Pearson correlation coefficient is a measure of the linearity of the (possible) relationship between two variables X and Y. Even if correlation coefficient is high, it does not mean there is causal relationship between X and Y. Does not tell you cause and effect?
Care to be taken when used for predictive purposes. Causality: Domain Knowledge, design a good control experiment
Squared loss:
#y = read.csv("annual_temp.csv", header=TRUE)
#head(y)
#plot(Temp ~ CO2, data=y, pch=19,cex=.5, col="#440154")
#abline(lm(Temp ~ CO2, data=y), col="#21918c")
require(MASS)
plot(calls ~ year, data=phones, pch=19,cex=.5, col="#440154")
abline(lm(calls ~ year, data=phones), col="#21918c")
ABSMINLINE = function(x)
{ with (phones, sum(abs(calls- x[1] -x[2]*year)))}
OPTIMAL = optim(c(0,0), fn = ABSMINLINE)
abline(lm(calls ~ year, data=phones), col="#21918c")

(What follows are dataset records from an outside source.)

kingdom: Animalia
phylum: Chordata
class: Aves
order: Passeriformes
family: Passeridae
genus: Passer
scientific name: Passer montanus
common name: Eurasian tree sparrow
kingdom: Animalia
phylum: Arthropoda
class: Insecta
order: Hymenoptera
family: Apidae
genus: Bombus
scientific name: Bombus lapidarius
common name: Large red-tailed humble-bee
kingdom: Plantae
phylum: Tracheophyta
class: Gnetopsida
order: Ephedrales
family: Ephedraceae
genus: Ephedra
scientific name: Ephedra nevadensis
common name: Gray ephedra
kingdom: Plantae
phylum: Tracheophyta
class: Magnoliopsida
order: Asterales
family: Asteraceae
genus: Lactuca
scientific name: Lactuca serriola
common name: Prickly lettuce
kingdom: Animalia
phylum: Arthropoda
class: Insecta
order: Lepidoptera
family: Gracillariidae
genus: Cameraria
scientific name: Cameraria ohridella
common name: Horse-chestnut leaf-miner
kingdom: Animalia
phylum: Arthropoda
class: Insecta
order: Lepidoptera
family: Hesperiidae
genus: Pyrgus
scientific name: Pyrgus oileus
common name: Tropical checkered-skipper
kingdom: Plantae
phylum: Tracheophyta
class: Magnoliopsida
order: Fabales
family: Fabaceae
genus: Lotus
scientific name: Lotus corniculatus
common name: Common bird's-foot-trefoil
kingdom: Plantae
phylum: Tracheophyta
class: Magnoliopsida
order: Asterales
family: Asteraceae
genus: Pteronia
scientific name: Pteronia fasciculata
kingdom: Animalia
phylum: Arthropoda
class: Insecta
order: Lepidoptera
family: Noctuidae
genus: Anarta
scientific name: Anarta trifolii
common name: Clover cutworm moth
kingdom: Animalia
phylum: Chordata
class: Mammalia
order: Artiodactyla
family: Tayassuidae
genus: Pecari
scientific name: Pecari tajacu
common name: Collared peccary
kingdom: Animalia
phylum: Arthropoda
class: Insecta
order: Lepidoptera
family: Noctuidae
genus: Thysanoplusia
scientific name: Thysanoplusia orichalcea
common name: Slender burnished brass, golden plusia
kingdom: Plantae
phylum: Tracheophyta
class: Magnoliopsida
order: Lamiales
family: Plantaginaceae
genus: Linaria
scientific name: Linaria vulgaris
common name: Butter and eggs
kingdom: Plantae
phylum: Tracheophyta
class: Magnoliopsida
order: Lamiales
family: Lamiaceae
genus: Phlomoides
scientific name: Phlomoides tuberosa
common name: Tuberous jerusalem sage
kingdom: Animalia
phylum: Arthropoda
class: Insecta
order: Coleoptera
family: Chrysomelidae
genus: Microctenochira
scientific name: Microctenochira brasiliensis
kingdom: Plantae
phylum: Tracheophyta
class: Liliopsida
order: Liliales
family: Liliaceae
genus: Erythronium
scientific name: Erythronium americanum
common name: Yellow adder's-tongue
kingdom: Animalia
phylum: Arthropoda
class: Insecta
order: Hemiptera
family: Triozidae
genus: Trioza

abline(OPTIMAL$par, col="#3b528b")
abline(rlm(calls ~ year, data=phones), col="#fc8961")
## Warning in rlm.default(x, y, weights, method = method, wt.method = wt.method, :
## 'rlm' failed to converge in 20 steps
par(mfrow=c(2,2))
plot(lm(calls ~ year, data=phones), col="#440154")